At the start of the poem, we can really picture the streets he is telling us about
Let us go, through certain half-deserted streets,
The muttering retreats
We wonder who he is going with if there is some romantic partner he is talking about or if it just the reader. The writer uses the word choice of “certain” which is obscure as for most of the poem he is doubtful.
The yellow fog that rubs its back upon the window-panes,
The yellow smoke that rubs its muzzle on the window-panes,
Licked its tongue into the corners of the evening,
The writer uses personification effectively here “licked its tongue into the corners of the evening” this gives the night a mysterious feel.
There will be time, there will be time
To prepare a face to meet the faces that you meet;
There will be time to murder and create,
The writer uses the repetition “there will be time , there will be time” he is almost reassuring himself and is aware of his mortality.
For I have known them all already, known them all:
Have known the evenings, mornings, afternoons,
I have measured out my life with coffee spoons;
Again the writer uses the repetition in the first line.
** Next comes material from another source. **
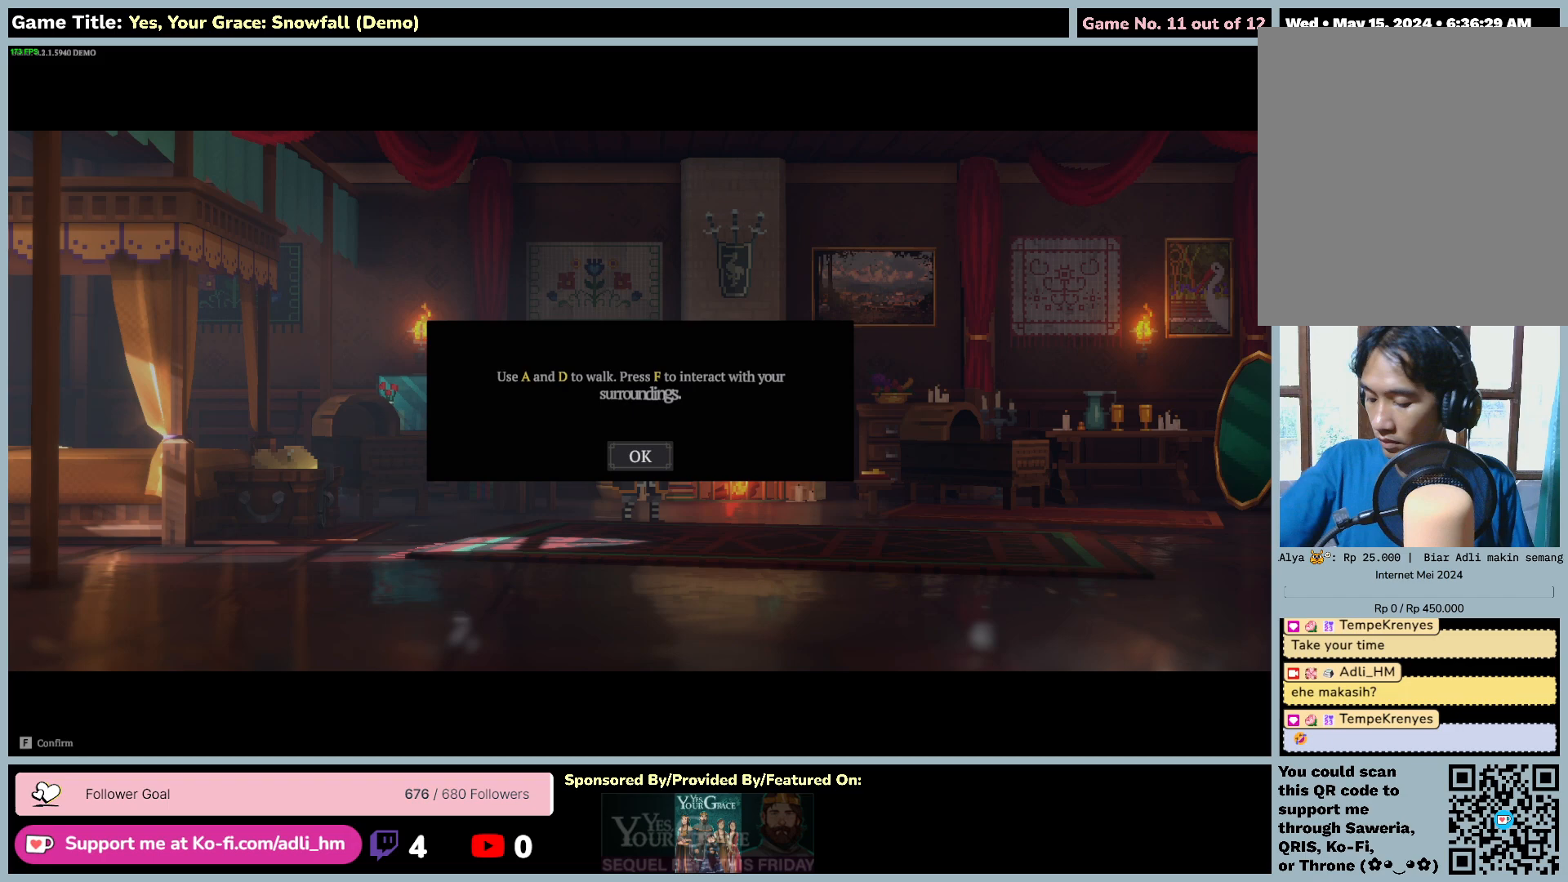
{"keys": [], "mouse": [], "events": []}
He is almost looking back on his life and the monotony of it , he is apathetic and sees his actions as meaningless.
And would it have been worth it, after all,
After the cups, the marmalade, the tea,
Among the porcelain, among some talk of you and me,
He is questioning the reader and the quality of his life. He questions the daily activities he undertakes and if they have any point.
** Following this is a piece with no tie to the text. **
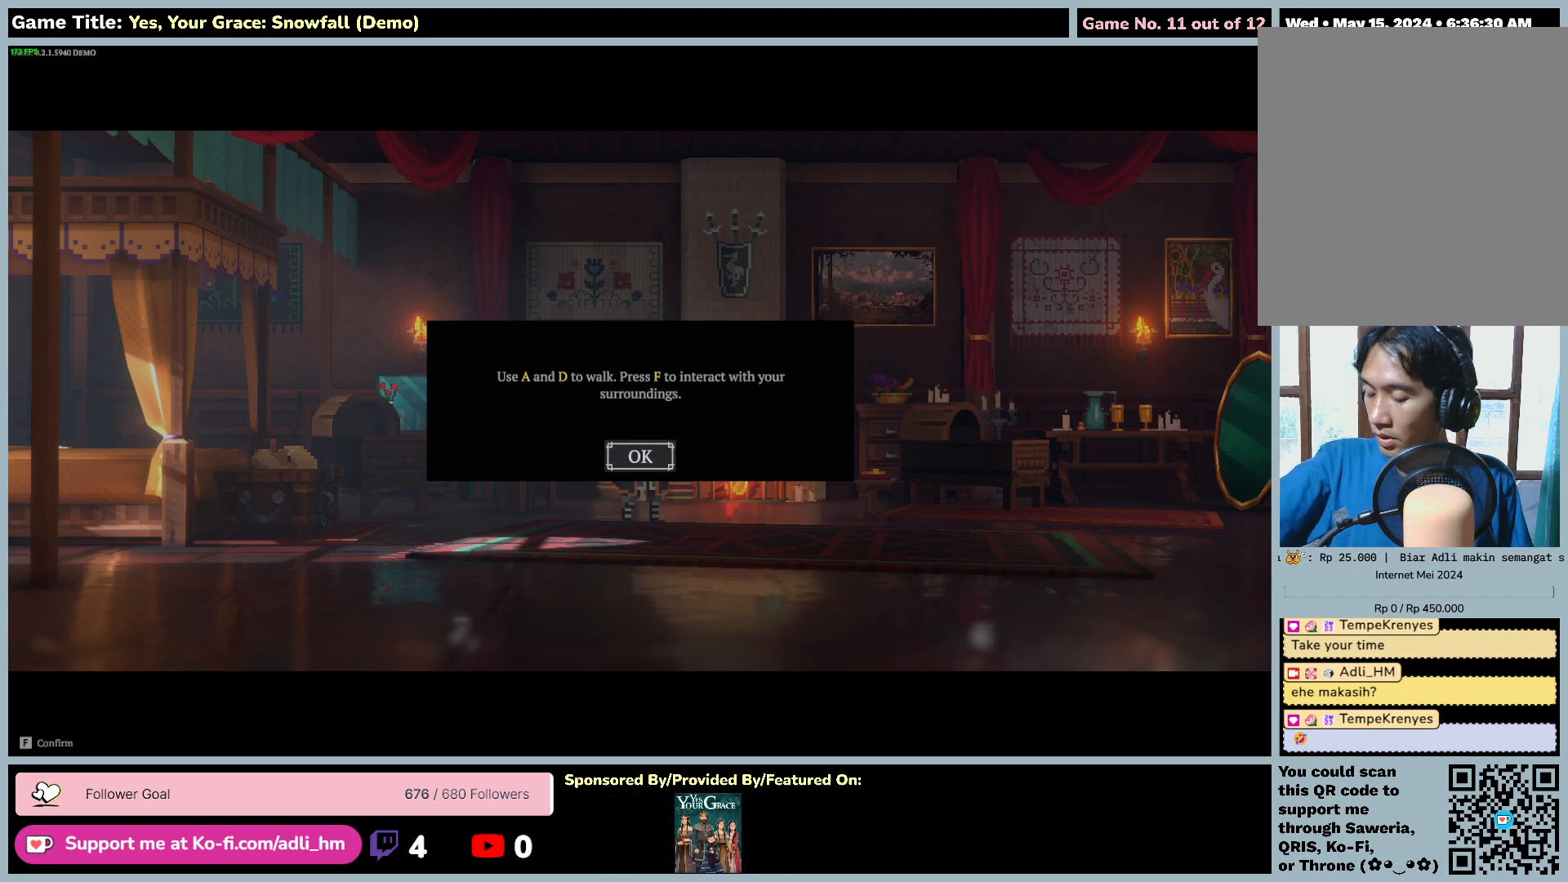
{"keys": [], "mouse": [], "events": []}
Should say: “That is not what I meant at all;
That is not it, at all.”
I love this line in the poem. The writer is timid , perhaps In his life and work he has been seen as arrogant or pretentious and this line shows that he has been misunderstood.
Full of high sentence, but a bit obtuse;
At times, indeed, almost ridiculous—
Almost, at times, the Fool.
This supports this point the author is devaluing himself and his life and work by calling himself ridiculous and almost at times “The fool”
Till human voices wake us, and we drown
The last line of the poem is so emotional it is not happy or positive , it makes life and the end of life seem bitter and helpless. It seems like the author is so caught up in his fantasies , setting and daily activities at the end he romanticizes walking along a beach and eating a peach and in the last line he almost wakes up to cold reality and drowns in it.